*Things to do*:
1. Answer these questions from the cosmology passage on mass fluctuations:
(a) What baryon fraction is adopted, and what value of η₁₀ does it correspond to?
(b) What is the radius of the sphere used to compute the mass fluctuations?
(c) Which two flat-universe cases does Fig. 1 present?
2. Extend the cosmology passage on mass fluctuations by writing what follows its last sentence.

*** Opening Selected text ***

We take the baryon fraction
$\Omega_B=0.015h^2$ corresponding to $\eta_{10}=4$ [20].
The result is not very sensitive to this choice.



We calculate the specific mass fluctuations within a sphere of a radius
of 8 $h^{-1}$ Mpc by integrating the spectrum with a top hat 
window:

\begin{eqnarray}
\sigma_8^2&=&\langle (\delta M/M)^2\rangle_{r<8h^{-1}} \nonumber\\
&=&\int_{r<8h^{-1}}dk 4\pi k^2 |\delta_k|^2 \Big[3 {\sin(kr)-(kr)\cos(kr)
\over (kr)^3} \Big]^2 .
\end{eqnarray}
%
The resulting $\sigma_8$ for a given Hubble constant and the
neutrino mass density $\Omega_\nu$ is presented in
Fig. 1 for a flat universe (a) $\Omega=0.3$ and $\lambda=0.7$,
and (b) $\Omega=0.4$ and $\lambda=0.6$. A set of curves 
(increasing towards the right) gives
contours of constant $\sigma_8$. Another set of curves shows the 
neutrino mass density for given neutrino mass.

*** Closing Selected text ***
*** Opening Data ***

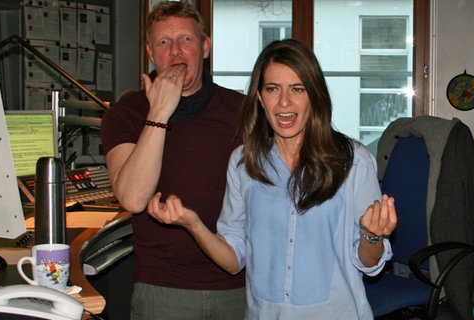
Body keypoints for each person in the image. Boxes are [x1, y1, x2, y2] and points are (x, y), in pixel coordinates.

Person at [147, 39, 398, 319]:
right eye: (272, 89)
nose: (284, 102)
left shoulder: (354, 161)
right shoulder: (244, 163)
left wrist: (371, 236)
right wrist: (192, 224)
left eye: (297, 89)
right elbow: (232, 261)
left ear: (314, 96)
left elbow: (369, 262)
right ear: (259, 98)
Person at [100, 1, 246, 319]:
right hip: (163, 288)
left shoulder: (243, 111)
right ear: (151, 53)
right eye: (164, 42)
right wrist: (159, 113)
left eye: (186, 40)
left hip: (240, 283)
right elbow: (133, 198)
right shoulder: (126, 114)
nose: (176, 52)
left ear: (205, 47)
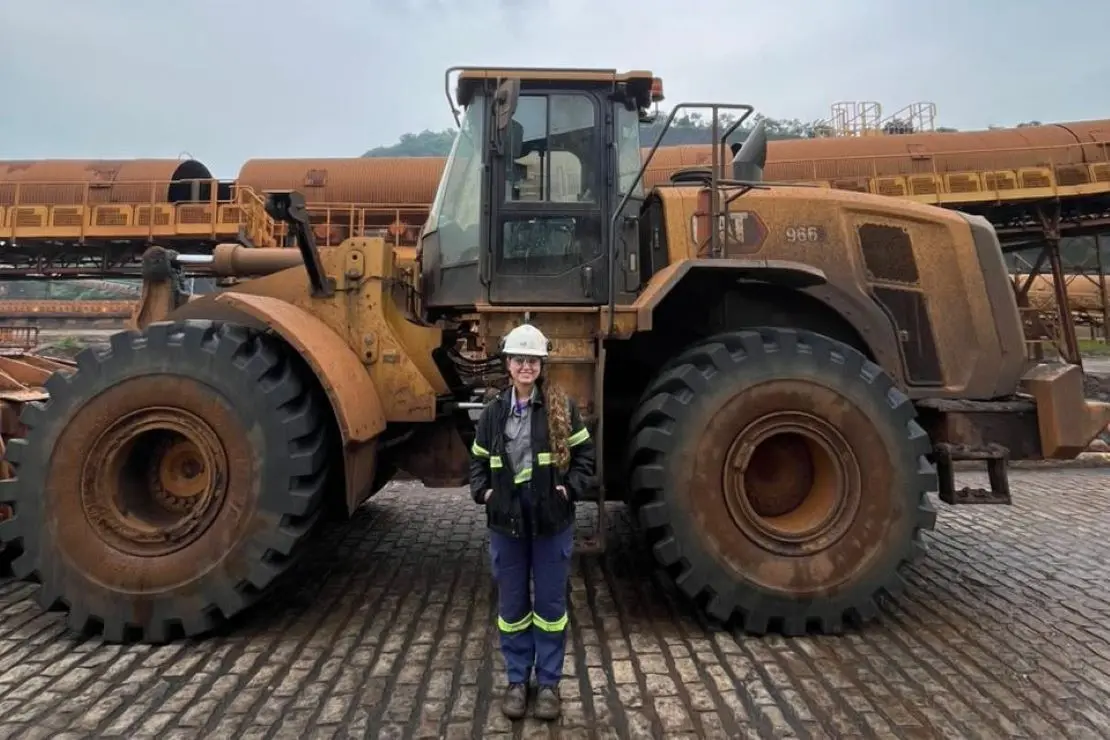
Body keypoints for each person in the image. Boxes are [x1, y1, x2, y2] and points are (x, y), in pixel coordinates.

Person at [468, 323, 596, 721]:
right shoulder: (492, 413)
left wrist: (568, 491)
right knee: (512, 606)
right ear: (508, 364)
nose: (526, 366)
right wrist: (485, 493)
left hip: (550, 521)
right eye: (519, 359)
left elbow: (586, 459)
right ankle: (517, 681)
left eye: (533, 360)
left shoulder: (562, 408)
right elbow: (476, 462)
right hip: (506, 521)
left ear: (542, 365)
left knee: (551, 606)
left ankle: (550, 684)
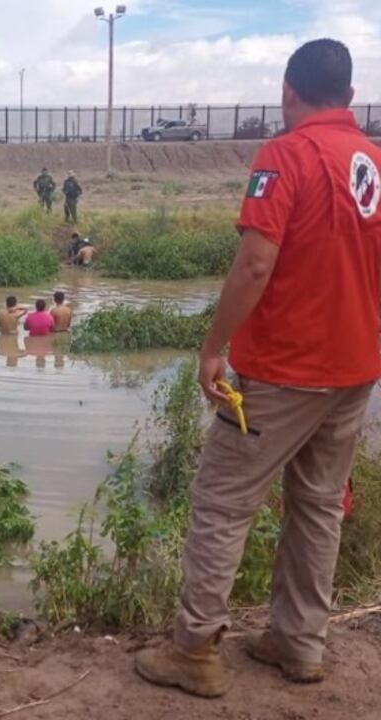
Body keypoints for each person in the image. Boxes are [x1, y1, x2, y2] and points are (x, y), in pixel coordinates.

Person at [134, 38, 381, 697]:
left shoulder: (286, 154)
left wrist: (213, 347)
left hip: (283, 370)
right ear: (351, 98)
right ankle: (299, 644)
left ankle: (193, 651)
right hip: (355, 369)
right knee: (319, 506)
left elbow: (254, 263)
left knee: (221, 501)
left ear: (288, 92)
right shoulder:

*** Closing Data ***

*Answers to this exercise*:
1.
(a) Ω_B = 0.015h², corresponding to η₁₀ = 4.
(b) 8 h⁻¹ Mpc.
(c) Ω = 0.3 with λ = 0.7, and Ω = 0.4 with λ = 0.6.

2.
The neutrino mass that concerns us is in the range $<1 $eV for most  
cases. The core radius of neutrino clustering
allowed from the phase space argument [21] is
\begin{equation}
R_\nu=3.2{ \rm Mpc}(m_\nu/1 {\rm eV})^{-2}(v/1000 {\rm km~s}^{-1})^{1/2} , 
\end{equation}
which is large compared with the core radius of rich clusters
$R_c\simeq(0.12\pm0.02)h^{-1}$Mpc$^{-1}$ [22] for velocity dispersion
$v\approx 10^3$ km s$^{-1}$. Together with small neutrino mass density,
we can ignore
the neutrino component in integrating the cluster mass. We 
have estimated the contribution from neutrinos to the cluster
mass within linear perturbation theory. The inclusion changes the
result at most by a few percent, which can safely be ignored in the
present argument.



%%
\begin{figure}[htbp]
%  \begin{center}
    \centerline{\psfig{figure=flat.ps,width=9.0cm}}
      \caption{%%
Contours of constant $\sigma_8$ derived from the COBE normalization
in the $H_0-\Omega_\nu$ plane for flat universes ($\Omega+\lambda=1$).
The region that satisfies the matching condition with the cluster 
abundance is indicated by a shade.  
Another set of curves indicates 
netrino mass density $\Omega_\nu=(3m_\nu/93.84{\rm eV})h^{-2}$.
(a) $\Omega=0.3$, (b) $\Omega=0.4$.
}      \label{fig:flat}
%  \end{center}
\end{figure}
%%

This calculated $\sigma_8$ is compared with the value estimated from 
the rich cluster abundance. The estimate of $\sigma_8$ 
has been made by a number of authors [23-25,6]. 
The most ambiguous in such analyses
is the estimate of the cluster mass, but the modern results are 
well converged among the authors,
at least for $z\approx 0$ clusters.  A summary is presented in Table 1.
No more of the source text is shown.